(Entrées de données enregistrées)

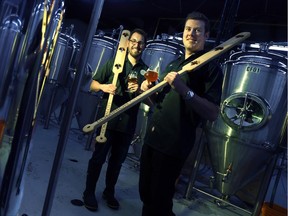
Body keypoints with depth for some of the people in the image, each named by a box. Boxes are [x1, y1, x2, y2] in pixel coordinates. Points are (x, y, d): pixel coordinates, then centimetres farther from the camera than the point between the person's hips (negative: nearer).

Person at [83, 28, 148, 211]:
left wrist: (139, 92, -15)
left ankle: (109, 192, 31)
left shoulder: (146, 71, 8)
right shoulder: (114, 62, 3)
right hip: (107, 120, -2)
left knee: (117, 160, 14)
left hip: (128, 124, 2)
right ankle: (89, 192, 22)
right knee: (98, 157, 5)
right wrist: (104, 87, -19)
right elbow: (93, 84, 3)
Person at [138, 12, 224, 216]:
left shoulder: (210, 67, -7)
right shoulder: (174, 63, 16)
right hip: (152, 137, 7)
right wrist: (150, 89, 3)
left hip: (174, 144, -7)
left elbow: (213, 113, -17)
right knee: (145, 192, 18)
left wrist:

Consigne: Transcrivez toutes les lignes ci-dessus en un tableau Markdown à deux colonnes, « Rang » et « Contenu ». Chaque ligne non vide occupe une rangée, et les images sont à omettre.

Solution proposée:
| Rang | Contenu |
|---|---|
| 1 | Body keypoints with depth for some of the people in the image, each named by a box. Boxes are [x1, y1, x2, y2] in pixel coordinates. Points are (x, y, d): pixel coordinates, then centimetres farther from the camera than the point between the person's hips (negative: nearer). |
| 2 | Person at [83, 28, 148, 211]: |
| 3 | left wrist: (139, 92, -15) |
| 4 | left ankle: (109, 192, 31) |
| 5 | left shoulder: (146, 71, 8) |
| 6 | right shoulder: (114, 62, 3) |
| 7 | right hip: (107, 120, -2) |
| 8 | left knee: (117, 160, 14) |
| 9 | left hip: (128, 124, 2) |
| 10 | right ankle: (89, 192, 22) |
| 11 | right knee: (98, 157, 5) |
| 12 | right wrist: (104, 87, -19) |
| 13 | right elbow: (93, 84, 3) |
| 14 | Person at [138, 12, 224, 216]: |
| 15 | left shoulder: (210, 67, -7) |
| 16 | right shoulder: (174, 63, 16) |
| 17 | right hip: (152, 137, 7) |
| 18 | right wrist: (150, 89, 3) |
| 19 | left hip: (174, 144, -7) |
| 20 | left elbow: (213, 113, -17) |
| 21 | right knee: (145, 192, 18) |
| 22 | left wrist: |